— begin Dataset excerpts —

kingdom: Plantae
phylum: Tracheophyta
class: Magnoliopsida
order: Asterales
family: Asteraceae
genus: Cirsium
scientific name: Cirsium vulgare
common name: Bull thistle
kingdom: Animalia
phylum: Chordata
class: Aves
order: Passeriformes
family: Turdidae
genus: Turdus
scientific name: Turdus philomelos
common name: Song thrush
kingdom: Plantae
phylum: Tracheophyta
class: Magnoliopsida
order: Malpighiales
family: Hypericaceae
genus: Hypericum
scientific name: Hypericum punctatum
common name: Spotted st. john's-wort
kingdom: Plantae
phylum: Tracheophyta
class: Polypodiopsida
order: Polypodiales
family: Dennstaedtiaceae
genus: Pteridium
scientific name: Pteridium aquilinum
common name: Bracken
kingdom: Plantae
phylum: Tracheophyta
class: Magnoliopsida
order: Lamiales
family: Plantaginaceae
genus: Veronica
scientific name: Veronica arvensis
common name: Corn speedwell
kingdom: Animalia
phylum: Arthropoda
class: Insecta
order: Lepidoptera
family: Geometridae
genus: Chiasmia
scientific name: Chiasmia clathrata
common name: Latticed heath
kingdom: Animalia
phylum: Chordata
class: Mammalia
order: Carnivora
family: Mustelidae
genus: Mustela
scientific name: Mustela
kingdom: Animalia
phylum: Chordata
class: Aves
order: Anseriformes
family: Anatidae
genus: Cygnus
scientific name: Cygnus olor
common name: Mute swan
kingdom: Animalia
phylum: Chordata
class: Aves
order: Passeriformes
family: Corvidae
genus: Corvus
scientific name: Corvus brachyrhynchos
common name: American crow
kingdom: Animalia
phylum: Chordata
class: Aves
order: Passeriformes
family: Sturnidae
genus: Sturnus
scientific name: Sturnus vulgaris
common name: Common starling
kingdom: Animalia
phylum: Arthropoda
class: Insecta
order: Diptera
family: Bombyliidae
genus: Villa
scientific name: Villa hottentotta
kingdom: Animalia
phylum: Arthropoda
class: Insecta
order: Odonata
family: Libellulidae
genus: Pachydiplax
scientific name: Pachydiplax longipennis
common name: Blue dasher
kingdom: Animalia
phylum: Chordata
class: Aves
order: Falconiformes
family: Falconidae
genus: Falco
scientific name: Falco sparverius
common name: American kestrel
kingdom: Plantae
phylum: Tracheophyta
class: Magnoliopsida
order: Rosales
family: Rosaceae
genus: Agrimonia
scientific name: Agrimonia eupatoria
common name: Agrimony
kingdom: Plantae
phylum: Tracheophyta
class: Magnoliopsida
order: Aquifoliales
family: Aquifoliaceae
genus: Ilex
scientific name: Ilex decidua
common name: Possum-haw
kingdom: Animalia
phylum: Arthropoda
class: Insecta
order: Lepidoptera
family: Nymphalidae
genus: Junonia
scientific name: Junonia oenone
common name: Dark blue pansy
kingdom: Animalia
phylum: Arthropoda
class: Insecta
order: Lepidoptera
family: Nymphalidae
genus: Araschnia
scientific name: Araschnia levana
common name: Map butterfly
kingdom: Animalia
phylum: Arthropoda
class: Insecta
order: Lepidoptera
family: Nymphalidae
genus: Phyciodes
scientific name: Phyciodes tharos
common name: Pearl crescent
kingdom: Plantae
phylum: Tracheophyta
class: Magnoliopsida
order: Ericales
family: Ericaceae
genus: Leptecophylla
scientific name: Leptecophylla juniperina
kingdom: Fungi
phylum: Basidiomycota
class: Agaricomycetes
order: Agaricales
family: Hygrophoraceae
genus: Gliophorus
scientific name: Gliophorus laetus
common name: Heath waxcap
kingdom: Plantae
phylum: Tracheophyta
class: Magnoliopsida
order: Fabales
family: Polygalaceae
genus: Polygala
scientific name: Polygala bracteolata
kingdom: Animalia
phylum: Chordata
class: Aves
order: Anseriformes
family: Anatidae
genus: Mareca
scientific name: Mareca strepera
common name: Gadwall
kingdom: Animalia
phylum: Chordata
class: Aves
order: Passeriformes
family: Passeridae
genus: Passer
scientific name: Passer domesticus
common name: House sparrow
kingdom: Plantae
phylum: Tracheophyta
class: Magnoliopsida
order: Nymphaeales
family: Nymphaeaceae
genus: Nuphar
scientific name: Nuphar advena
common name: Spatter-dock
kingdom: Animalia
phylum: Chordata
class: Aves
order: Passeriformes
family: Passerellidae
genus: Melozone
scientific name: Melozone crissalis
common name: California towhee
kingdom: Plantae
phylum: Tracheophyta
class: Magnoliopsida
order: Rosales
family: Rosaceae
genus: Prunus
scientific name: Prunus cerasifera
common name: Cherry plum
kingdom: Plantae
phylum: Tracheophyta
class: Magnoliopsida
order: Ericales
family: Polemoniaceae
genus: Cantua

— end Dataset excerpts —

### Task brief
Transcribe the lines above verbatim, beginning with the line containing "order: Polypodiales" and continuing through the line containing "common name: Corn speedwell".

### Result for this exercise
order: Polypodiales
family: Dennstaedtiaceae
genus: Pteridium
scientific name: Pteridium aquilinum
common name: Bracken
kingdom: Plantae
phylum: Tracheophyta
class: Magnoliopsida
order: Lamiales
family: Plantaginaceae
genus: Veronica
scientific name: Veronica arvensis
common name: Corn speedwell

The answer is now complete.